Allen’s depiction of pre-Migration families eating healthy homegrown food is somewhat at odds with tales told by my father-in-law, a North Carolina university physician whose father practiced rural medicine before him. His descriptions of country life among the poor included appallingly bad health and severe malnutrition. Maybe life in the coastal plain of North Carolina was harder than in South Carolina or Virginia.

But there’s no arguing with Allen’s assertion that, once at their urban destinations, African Americans and other poor people faced (and continue to face) many barriers to healthy eating. For three decades, I’ve watched Atlantic City struggle to retain a single supermarket. If you don’t have a car, buying a week’s worth of food at a time isn’t going to happen, and if you are working two jobs, how much can you cook? Cheap, starchy food isn’t very satisfying, so obesity sometimes catches up with you.
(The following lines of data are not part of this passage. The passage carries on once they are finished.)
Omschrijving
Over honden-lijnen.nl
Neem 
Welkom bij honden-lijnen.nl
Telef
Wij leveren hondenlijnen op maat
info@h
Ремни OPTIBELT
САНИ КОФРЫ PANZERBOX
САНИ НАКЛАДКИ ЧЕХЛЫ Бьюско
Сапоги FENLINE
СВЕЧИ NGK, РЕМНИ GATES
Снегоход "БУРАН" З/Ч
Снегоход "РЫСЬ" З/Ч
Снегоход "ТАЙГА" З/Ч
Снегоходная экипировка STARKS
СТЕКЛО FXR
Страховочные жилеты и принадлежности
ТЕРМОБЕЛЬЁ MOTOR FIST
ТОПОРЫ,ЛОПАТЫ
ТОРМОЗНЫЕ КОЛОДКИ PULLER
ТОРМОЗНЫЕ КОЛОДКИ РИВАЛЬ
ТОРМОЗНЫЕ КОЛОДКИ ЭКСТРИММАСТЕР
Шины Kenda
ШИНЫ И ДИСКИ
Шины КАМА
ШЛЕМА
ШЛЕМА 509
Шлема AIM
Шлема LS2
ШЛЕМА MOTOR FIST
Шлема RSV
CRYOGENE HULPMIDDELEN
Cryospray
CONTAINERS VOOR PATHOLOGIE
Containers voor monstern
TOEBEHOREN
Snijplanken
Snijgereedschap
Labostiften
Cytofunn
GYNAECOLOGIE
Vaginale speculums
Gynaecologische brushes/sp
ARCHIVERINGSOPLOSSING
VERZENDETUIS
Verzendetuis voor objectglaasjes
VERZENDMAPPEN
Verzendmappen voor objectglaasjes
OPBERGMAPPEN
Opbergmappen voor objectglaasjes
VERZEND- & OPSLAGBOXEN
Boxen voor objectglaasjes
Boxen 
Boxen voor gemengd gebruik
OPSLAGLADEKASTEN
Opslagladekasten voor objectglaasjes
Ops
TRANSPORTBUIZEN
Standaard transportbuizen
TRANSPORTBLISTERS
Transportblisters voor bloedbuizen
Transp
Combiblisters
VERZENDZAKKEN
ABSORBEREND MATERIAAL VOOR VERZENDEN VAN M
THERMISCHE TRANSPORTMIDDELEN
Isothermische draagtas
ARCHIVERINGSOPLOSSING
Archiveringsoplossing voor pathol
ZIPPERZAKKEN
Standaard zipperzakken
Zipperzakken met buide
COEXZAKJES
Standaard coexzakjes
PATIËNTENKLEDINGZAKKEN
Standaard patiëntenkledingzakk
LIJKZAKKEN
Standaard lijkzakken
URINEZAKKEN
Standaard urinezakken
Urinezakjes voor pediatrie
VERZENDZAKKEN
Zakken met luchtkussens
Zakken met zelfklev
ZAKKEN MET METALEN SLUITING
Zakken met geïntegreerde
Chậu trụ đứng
Will Allen is one very creative farmer! I’ve farmed a little, with an oddball list of shaky successes – blackberries to die for, okra, basil, yard-long Chinese beans. But I’ve also been frequently defeated (by deer, weather, etc.), and have decided to leave agriculture to my more talented and hardworking neighbors. Allen preaches patience and plainly has learned, over time, how to make barren, desolate areas productive. Allen branched out beyond vegetables to raising chickens and even fish.

Along the way, he has involved schools and neighborhood centers and cooperatives. He has figured out how to go vertical, crowding multiple crops into small areas. Presently, he works both on crops/projects that are economically viable and ones that require subsidies. He identifies ENERGY as a major barrier to urban agriculture in his city of Milwaukee.

I love Allen’s vision of bringing food closer to people and people closer to food. I know people who are working along the same lines in Atlantic City and even Camden, the saddest city I know. I wish them all the greatest possible success.